Fewer Chinese people chose to get married last year, while on average those that did postponed the age at which they tied the knot, further adding to the population crisis stemming from a plunging birth rate.
The number of marriage registrations has been declining since 2013, while data recently released by a number of local authorities confirmed a continuation of the downward trend.
In the eastern coastal province of Jiangsu, the number of marriage registrations dropped for a fifth consecutive year in 2021, with a 5.16 per cent fall compared to the numbers seen in 2020 confirmed by the Jiangsu Province Civil Affairs Department.

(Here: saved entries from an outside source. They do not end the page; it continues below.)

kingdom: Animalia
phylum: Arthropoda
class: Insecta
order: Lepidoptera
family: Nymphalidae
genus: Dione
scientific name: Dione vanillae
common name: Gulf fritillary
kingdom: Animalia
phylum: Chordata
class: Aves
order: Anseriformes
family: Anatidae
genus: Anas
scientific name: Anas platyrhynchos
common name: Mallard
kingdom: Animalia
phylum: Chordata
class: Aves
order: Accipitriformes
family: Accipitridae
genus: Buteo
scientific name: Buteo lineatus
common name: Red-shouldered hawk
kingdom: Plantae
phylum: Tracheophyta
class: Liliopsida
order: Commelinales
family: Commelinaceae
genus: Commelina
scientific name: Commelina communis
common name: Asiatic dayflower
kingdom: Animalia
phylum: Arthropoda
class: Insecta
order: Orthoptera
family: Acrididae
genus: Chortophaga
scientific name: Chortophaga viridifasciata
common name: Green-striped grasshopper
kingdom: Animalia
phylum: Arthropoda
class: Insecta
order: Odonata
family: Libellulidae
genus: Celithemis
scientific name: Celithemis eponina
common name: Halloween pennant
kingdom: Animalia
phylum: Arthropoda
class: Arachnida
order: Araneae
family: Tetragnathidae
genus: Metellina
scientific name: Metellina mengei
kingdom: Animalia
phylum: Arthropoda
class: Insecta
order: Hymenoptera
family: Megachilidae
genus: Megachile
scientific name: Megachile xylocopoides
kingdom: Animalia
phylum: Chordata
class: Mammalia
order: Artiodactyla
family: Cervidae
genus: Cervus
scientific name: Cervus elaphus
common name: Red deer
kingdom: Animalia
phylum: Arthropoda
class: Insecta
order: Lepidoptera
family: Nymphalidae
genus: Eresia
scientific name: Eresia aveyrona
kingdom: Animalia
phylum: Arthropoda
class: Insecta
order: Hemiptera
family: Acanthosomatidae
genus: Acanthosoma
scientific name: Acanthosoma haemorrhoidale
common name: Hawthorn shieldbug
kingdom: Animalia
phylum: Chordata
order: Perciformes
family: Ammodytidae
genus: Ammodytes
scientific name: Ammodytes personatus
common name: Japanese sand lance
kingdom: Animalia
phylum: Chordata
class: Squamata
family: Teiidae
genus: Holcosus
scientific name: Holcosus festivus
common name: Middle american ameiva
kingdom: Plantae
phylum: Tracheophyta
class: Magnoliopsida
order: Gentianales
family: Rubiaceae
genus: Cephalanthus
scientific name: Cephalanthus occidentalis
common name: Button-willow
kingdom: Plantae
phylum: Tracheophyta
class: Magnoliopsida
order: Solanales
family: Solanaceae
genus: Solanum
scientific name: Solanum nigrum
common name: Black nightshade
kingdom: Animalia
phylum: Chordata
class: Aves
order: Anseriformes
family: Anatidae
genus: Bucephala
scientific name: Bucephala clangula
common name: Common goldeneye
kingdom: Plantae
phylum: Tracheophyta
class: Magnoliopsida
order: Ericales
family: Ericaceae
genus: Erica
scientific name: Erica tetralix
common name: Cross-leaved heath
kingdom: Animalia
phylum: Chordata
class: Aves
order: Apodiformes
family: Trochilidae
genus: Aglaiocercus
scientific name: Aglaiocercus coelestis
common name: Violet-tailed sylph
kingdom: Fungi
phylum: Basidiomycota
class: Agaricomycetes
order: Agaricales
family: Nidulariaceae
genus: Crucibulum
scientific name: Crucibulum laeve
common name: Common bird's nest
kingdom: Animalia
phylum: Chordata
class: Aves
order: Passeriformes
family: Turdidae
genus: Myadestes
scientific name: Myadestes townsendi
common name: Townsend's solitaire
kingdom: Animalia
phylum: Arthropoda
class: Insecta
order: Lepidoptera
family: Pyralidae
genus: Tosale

In the city of Hefei in the eastern Anhui province, the number of couples getting married in 2021 dropped by 4,065, or 6.6 per cent compared to a year earlier, which represented the seventh consecutive yearly decline since 2014.
Compared to a peak in 2014, the number of marriages in Hefei dropped by 41 per cent last year.
In Hangzhou, the capital city of the eastern Zhejiang province, despite a small increase in the number of couples getting married last year compared to 2020, the figure was one of the lowest in a decade at more than 20 per cent down from 2011.